Photo: Liverpool Plains near Carroll.
As I write, controversy rages over plans to explore for coal in another area of the Liverpool Plains.
Very few Australians know the Liverpool Plains as such, although many have driven through them along the New England Highway. Yet this is not a small area, totalling around 1.2 million hectares.
The Plains lie on the western slopes of New England's Great Dividing Range, so the New England Tablelands form the eastern boundary.
The Liverpool Range forms the southern boundary.
This range starts from the Barrington Tops volcanic plateau and runs for about 100 km westwards, in so doing forming the northern boundary of the Hunter Valley, before merging into the Warrumbungle Range, the Plains' western boundary.
The Liverpool Range itself can be quite high (1300 metres) and rugged and formed a significant barrier to the expansion of settlement in the early period of British settlement in New South Wales.
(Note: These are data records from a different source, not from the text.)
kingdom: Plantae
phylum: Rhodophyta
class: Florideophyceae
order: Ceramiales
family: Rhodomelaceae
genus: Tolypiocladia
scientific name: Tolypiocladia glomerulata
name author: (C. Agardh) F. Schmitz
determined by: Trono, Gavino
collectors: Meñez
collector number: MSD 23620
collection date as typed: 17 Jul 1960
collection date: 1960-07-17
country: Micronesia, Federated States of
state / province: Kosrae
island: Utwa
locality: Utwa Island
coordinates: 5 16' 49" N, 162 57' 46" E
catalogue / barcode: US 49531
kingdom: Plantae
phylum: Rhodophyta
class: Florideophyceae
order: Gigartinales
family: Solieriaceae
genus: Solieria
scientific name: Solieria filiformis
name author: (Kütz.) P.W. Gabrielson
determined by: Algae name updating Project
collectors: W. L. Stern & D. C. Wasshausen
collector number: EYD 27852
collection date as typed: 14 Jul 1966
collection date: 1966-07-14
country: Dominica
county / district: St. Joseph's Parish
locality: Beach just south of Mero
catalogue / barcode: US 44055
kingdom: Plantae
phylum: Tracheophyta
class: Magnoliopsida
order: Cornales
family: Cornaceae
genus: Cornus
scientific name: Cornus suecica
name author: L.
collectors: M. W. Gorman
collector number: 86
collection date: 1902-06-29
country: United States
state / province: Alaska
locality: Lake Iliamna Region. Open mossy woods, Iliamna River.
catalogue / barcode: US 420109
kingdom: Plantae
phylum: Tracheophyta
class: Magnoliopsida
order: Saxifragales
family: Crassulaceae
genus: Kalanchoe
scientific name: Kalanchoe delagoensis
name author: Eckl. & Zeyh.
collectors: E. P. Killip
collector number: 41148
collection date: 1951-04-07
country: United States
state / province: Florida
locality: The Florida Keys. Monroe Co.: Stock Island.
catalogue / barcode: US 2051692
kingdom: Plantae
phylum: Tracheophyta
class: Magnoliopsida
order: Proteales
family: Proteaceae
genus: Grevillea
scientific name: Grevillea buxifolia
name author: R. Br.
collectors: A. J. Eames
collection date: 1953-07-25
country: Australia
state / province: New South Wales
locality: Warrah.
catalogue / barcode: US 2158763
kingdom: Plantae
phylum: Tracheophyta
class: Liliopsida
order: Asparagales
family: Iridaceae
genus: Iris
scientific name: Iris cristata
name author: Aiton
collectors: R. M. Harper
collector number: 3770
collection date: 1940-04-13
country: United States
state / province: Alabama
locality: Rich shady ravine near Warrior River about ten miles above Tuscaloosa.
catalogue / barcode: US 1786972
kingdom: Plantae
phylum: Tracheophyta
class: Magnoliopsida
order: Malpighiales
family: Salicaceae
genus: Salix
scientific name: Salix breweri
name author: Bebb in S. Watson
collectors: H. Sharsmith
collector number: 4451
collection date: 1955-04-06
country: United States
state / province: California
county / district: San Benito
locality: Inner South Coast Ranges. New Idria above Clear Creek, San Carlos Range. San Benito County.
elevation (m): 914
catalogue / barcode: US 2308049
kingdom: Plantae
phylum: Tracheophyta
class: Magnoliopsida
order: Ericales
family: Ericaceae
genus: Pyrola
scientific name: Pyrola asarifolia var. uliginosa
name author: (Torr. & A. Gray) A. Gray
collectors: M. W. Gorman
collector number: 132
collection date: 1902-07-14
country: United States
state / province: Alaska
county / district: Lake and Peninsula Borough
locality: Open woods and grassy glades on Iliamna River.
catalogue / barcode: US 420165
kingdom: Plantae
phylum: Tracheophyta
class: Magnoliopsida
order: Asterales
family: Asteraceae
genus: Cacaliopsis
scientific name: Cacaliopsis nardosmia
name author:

This was frontier country, marking the edge of the thirty nine counties proclaimed by the Governor in Sydney as the limits of settlement.
The first route across the range was Pandoras Pass discovered by Allan Cunningham (botanist). This is located near the western end of the range, north from the town of Coolah and within Coolah Tops National Park.
Most Australians will know Nowland Pass or Murrurundi Gap better. Here the New England Highway climbs sharply up the Range, leaving the Hunter Valley behind. The Great Northern Railway crosses under this pass via Ardglen Tunnel. Further to the east lies the country and journey that I described in Secrets of New England - along the Fossickers Way Day Two.
If the Plains are bounded by the Tablelands on the east, the Liverpool Range on the south and the Warrumbungle Range on the west, what is the northern boundary? I have never been sure. In my mind, driving north from Tamworth along Fossickers Way, the Plains end with the first of the western spurs from the Tablelands.
This was originally Kamilaroi country. With European intrusion, it became part of the Australian Agricultural Company's vast holdings. Tamworth, the Plains' main centre, began as a small village surrounded by AA holdings.
With the break-up of the big stations, the Plains became prime agricultural land, a wealthy wheat farming district. This remains true today, and lies at the heart of the conflict between mining - large coal deposits lie under parts of the Plains - and farming.